• DOCUMENT EXCERPT
In order to steer the device 100, one or more of the cylinders may be activated in order to displace the bar 204 from the equilibrium position determined by the spring 205. The cylinders 301 may be able to displace the bar 204 in any position. In FIG. 3, for example, the top cylinder 301 has been activated and displaced the bar 204 from its spring determined equilibrium position determined by the intersection of the two lines X and Y. Thereby, the straight line between the first part 202 and the second part 203 of the two-piece bar is changed e.g. to 135 degrees+/−1 degree whereby the device 100 longitudinal axis is bend around the ball joint 201.

If the three cylinders are hydraulic, then the spring 205 may be replaced by springs in the cylinders such that when the cylinders are un-activated, the spring forces of the springs in the cylinders are of such a magnitude as to keep the device 100 i.e. the first part 202 and the second part 203 of the two-piece bar, in a straight line. The springs are located in the cylinders pushing on the pistons e.g. between the pistons 303 and the bar 204.

In an embodiment, the springs between the pistons 303 and the bar 204 may be push springs.

The bar 204 and the ball joint 201 may be hollow such as to, for example, allow passage of an electric wire from the first part 101 to the third part 103 via the two-piece bar and the ball-joint 201 and the bar 204. Additionally, the bar 204 and the ball joint 201 may allow passage of a tube e.g. a high pressure tube.

Thus, the device 100 may be steered by controlling the cylinders 301 and thereby the fishing-neck of the device 100.

In an embodiment, the high pressure cylinder 407 of FIG. 14 may be in fluid communication with the three hydraulic cylinders of FIG. 2 e.g. via high pressure tubes and respective valves and chokes (to provide more accuracy to the fluid flow by limiting the volume per unit time). Thereby, the three hydraulic cylinders 301 may be powered by the high pressure cylinder 407. The amount of second fluid transferred from the high pressure cylinder 407 to the cylinders 301 may be controlled by the PLC 180 via the control signal by controlling the valves.

In the above and below, the second fluid contained in the high-pressure cylinder 407 may be chosen from the group of fluids which are known for their expansion when the pressure drops. The most effective fluids are therefore gaseous. For example Nitrogen or Helium or hydrocarbon gas or CO2 could be used as the second fluid with which the cylinder 407 is filled.

In an alternative embodiment, the three cylinders may be mechanical cylinders being controlled and driven by motors.

• LISTED RECORDS
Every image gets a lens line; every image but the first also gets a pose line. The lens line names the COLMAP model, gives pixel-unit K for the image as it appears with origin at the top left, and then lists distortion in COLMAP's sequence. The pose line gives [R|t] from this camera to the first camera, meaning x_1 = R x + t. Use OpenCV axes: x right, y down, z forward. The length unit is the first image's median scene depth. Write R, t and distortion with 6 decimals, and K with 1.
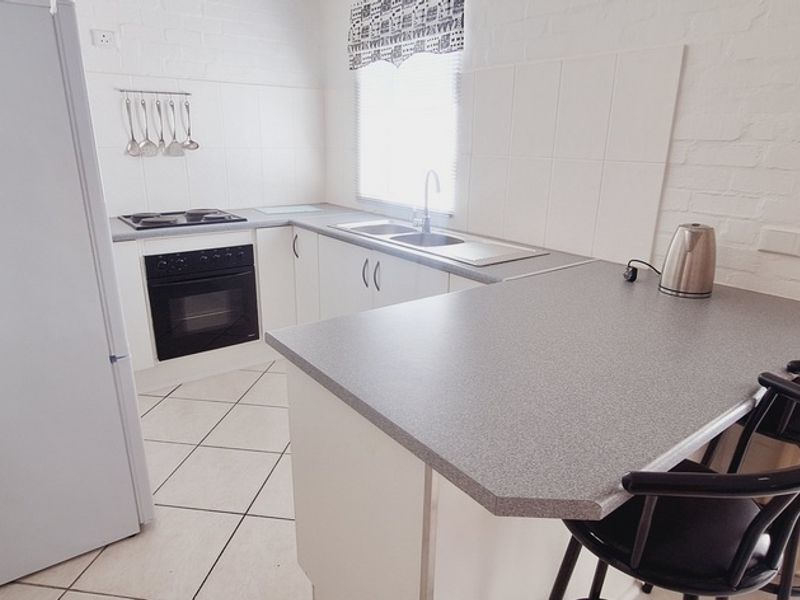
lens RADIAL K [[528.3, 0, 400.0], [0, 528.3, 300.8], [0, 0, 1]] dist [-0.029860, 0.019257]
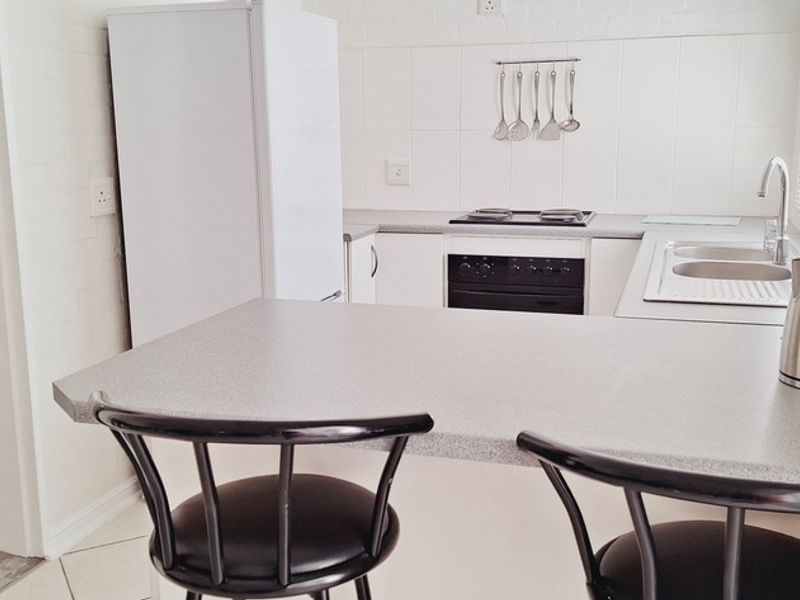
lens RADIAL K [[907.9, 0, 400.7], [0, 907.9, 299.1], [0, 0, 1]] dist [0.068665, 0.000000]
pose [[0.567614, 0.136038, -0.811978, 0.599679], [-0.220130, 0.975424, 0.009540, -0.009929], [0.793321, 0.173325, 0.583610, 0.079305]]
---
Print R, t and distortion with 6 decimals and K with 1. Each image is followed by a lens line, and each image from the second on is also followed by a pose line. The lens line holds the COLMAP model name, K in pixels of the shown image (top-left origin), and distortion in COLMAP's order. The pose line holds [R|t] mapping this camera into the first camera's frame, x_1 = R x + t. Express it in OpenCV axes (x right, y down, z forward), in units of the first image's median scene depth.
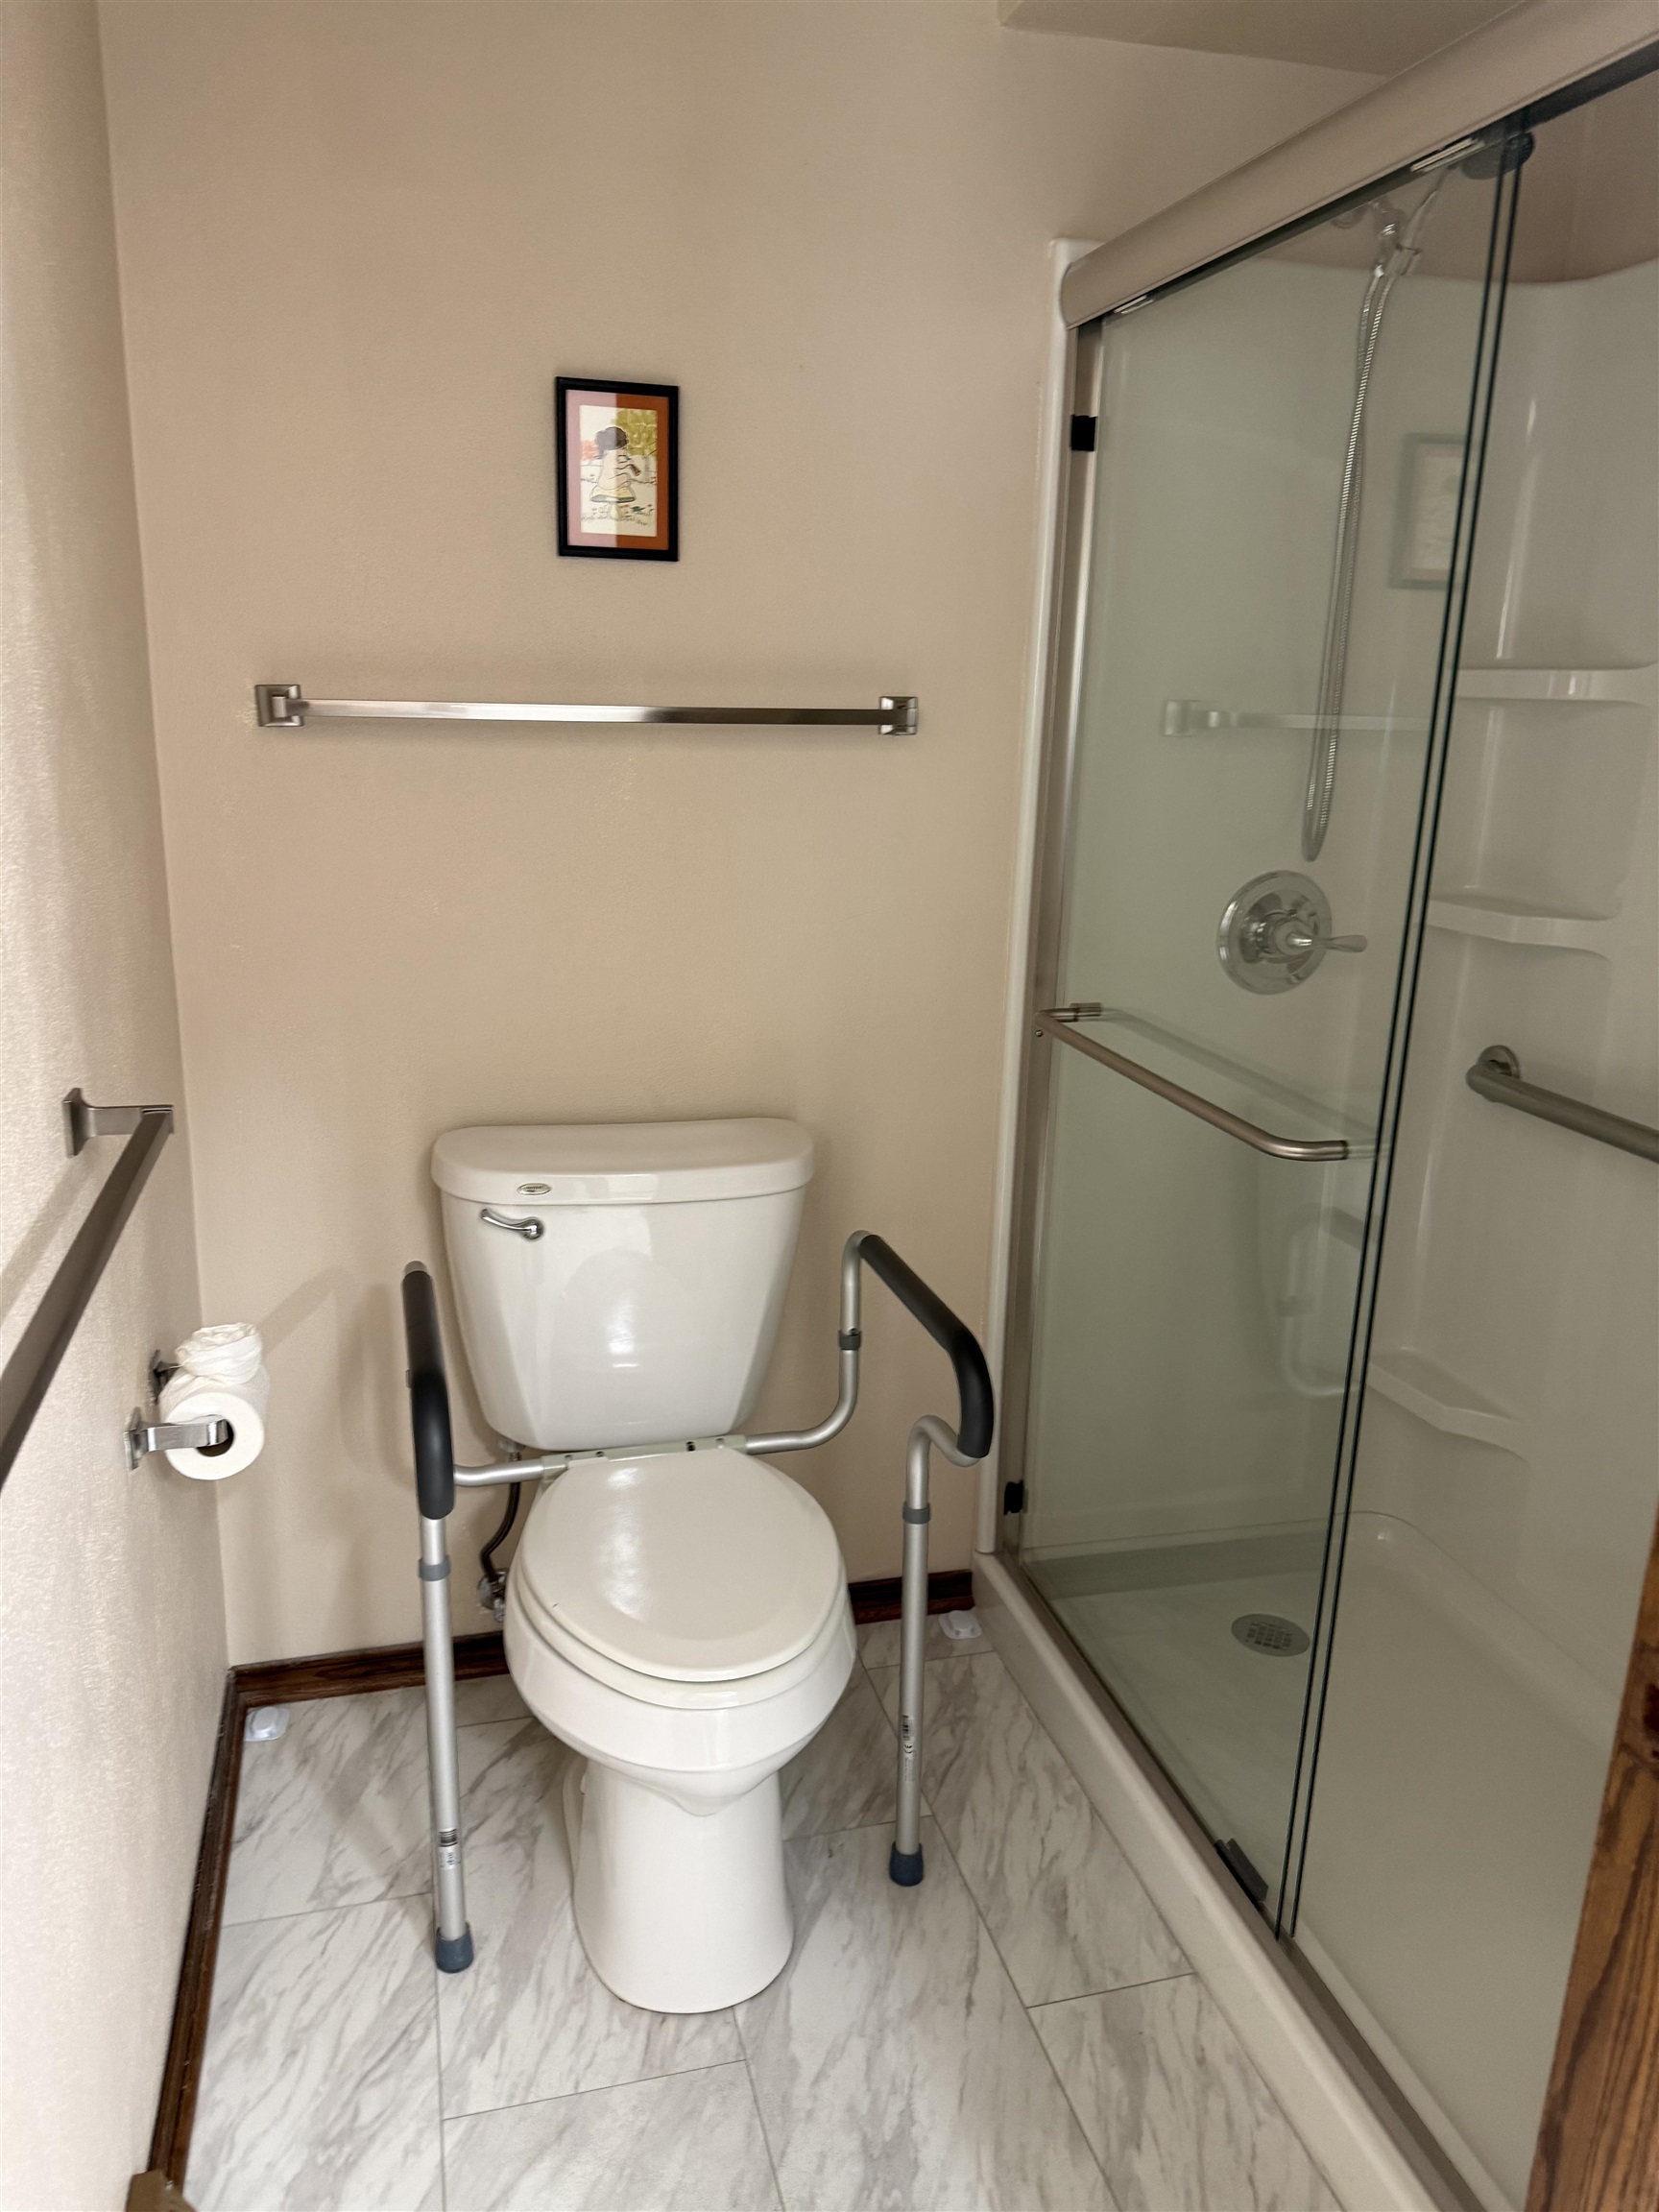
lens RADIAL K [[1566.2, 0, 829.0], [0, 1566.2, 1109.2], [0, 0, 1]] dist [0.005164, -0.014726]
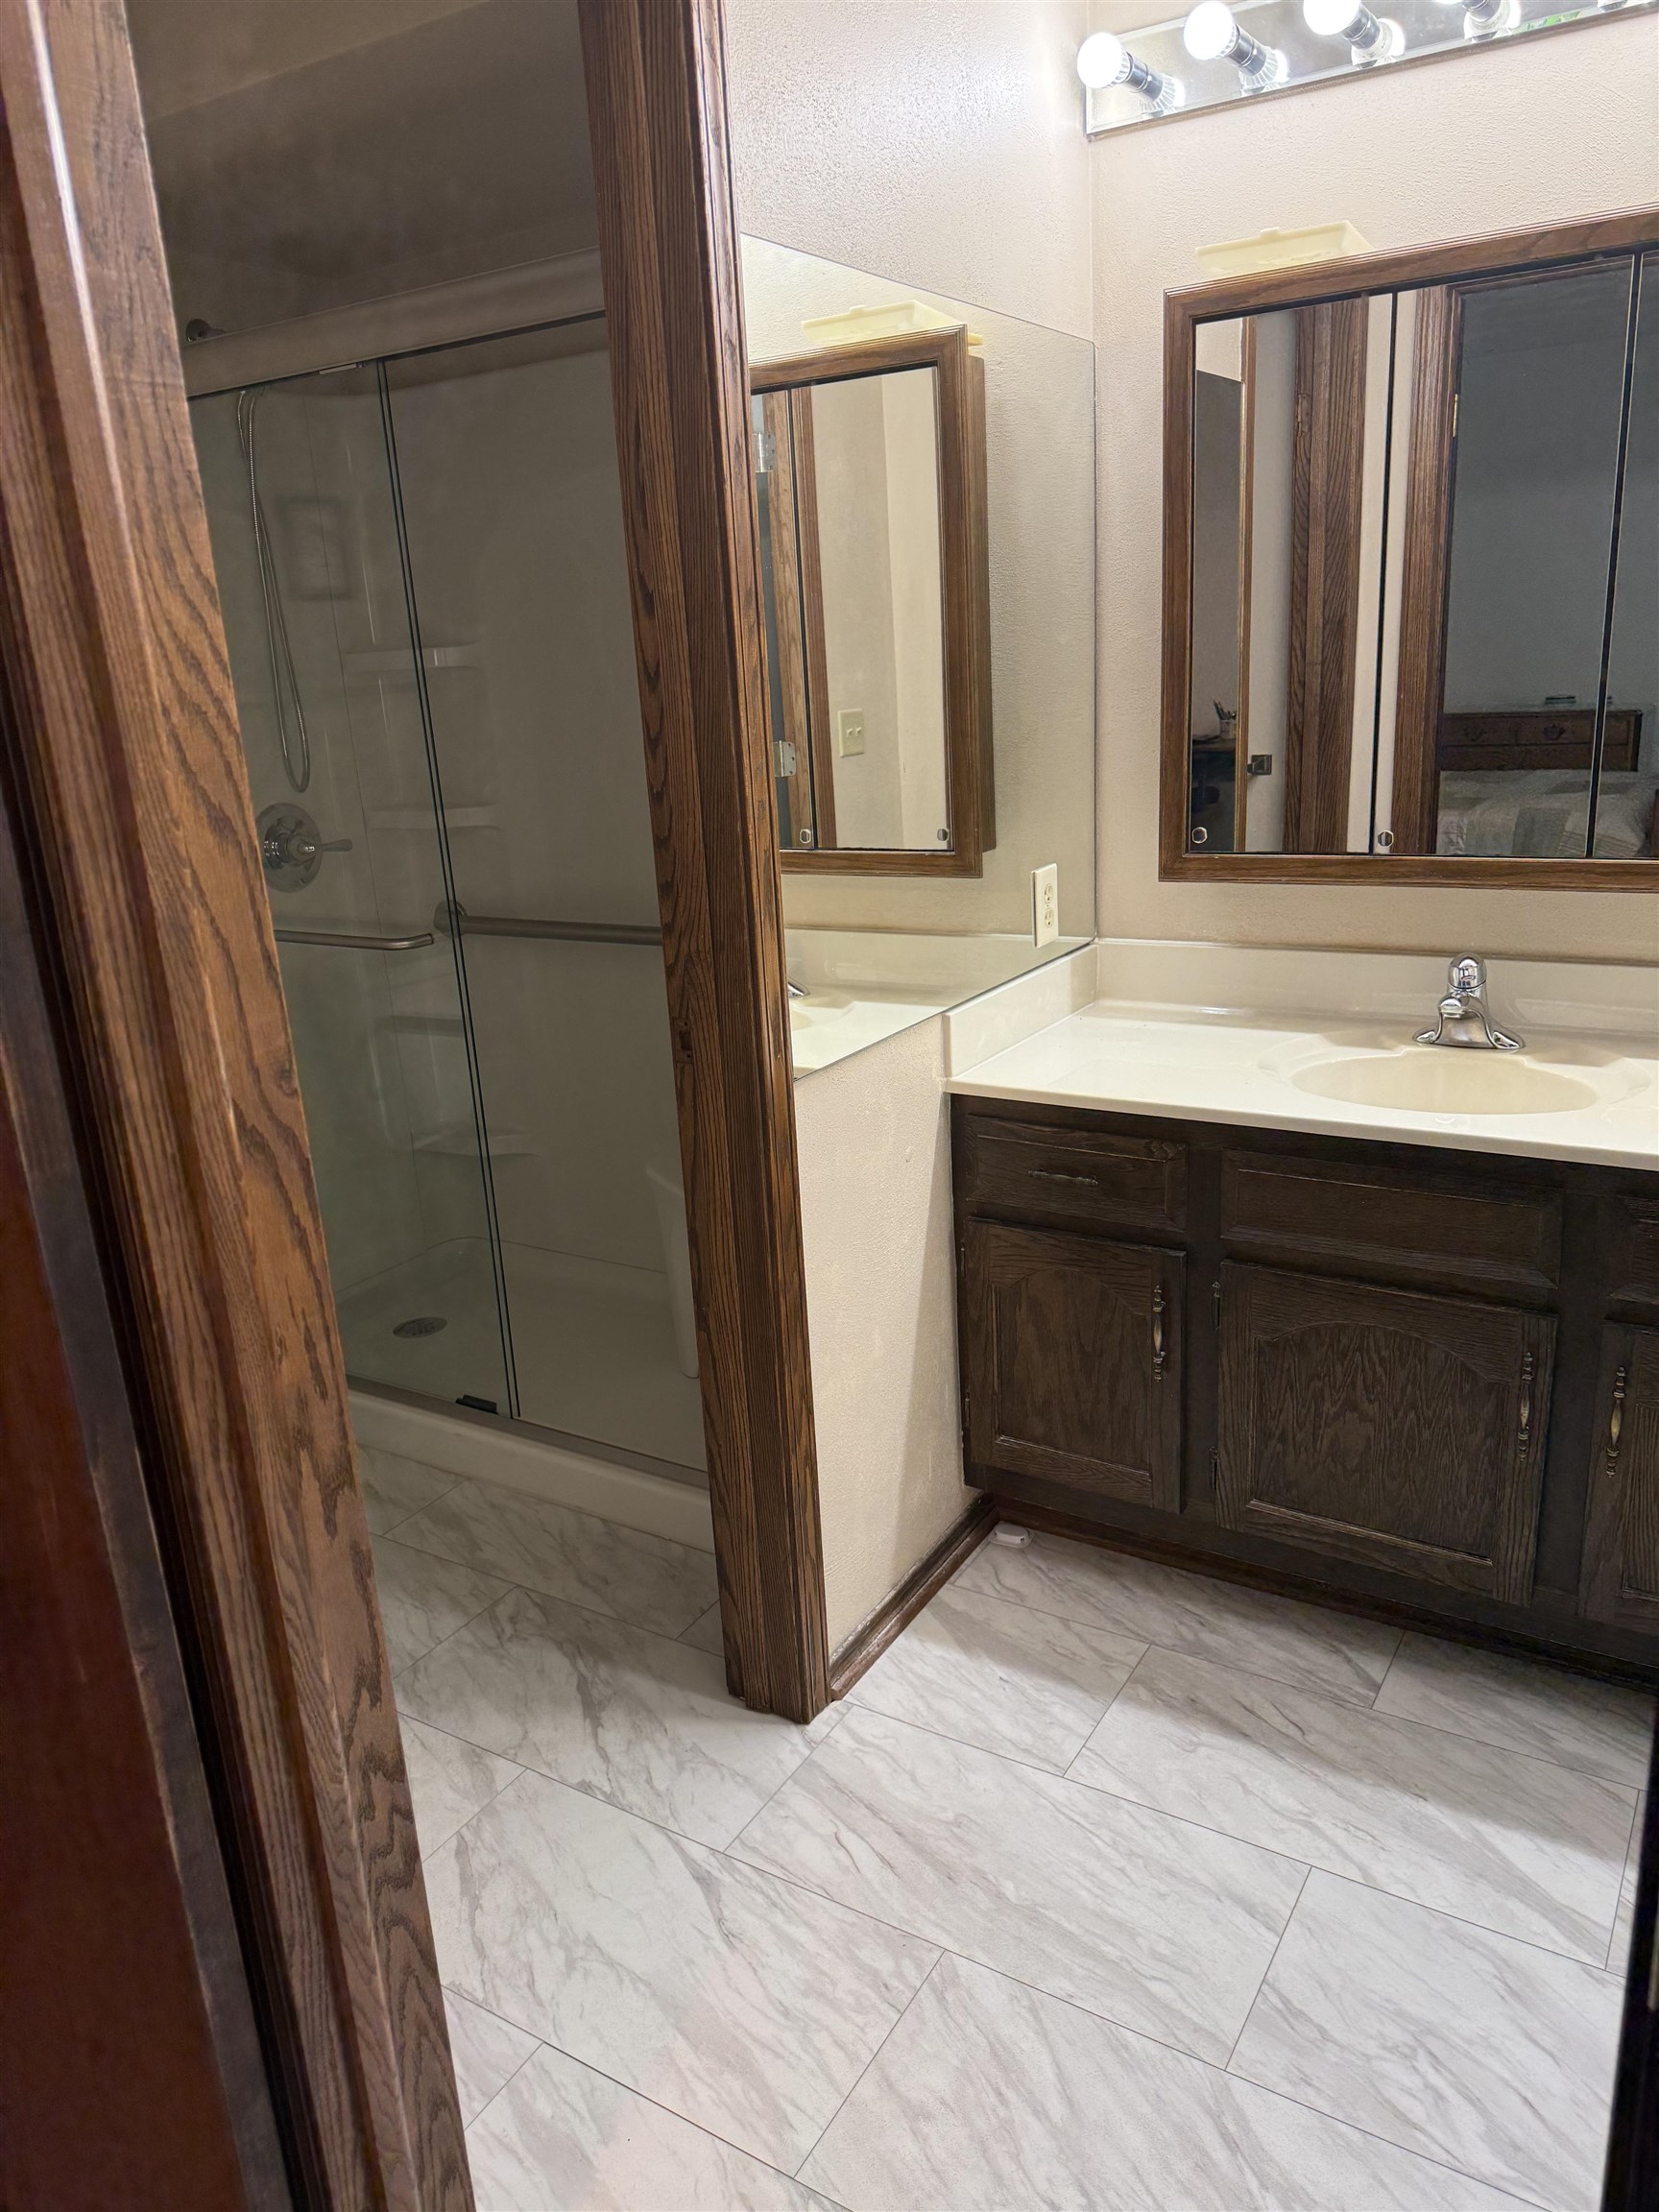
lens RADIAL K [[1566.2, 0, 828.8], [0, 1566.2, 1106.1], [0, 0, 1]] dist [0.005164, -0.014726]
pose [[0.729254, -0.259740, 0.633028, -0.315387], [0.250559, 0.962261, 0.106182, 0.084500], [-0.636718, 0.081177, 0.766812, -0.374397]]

• WHAT THE TASK REQUIRES
In the document excerpt, which gases are given as examples for the second fluid that fills cylinder 407?

• EXERCISE RESPONSE
Nitrogen, Helium, hydrocarbon gas or CO2.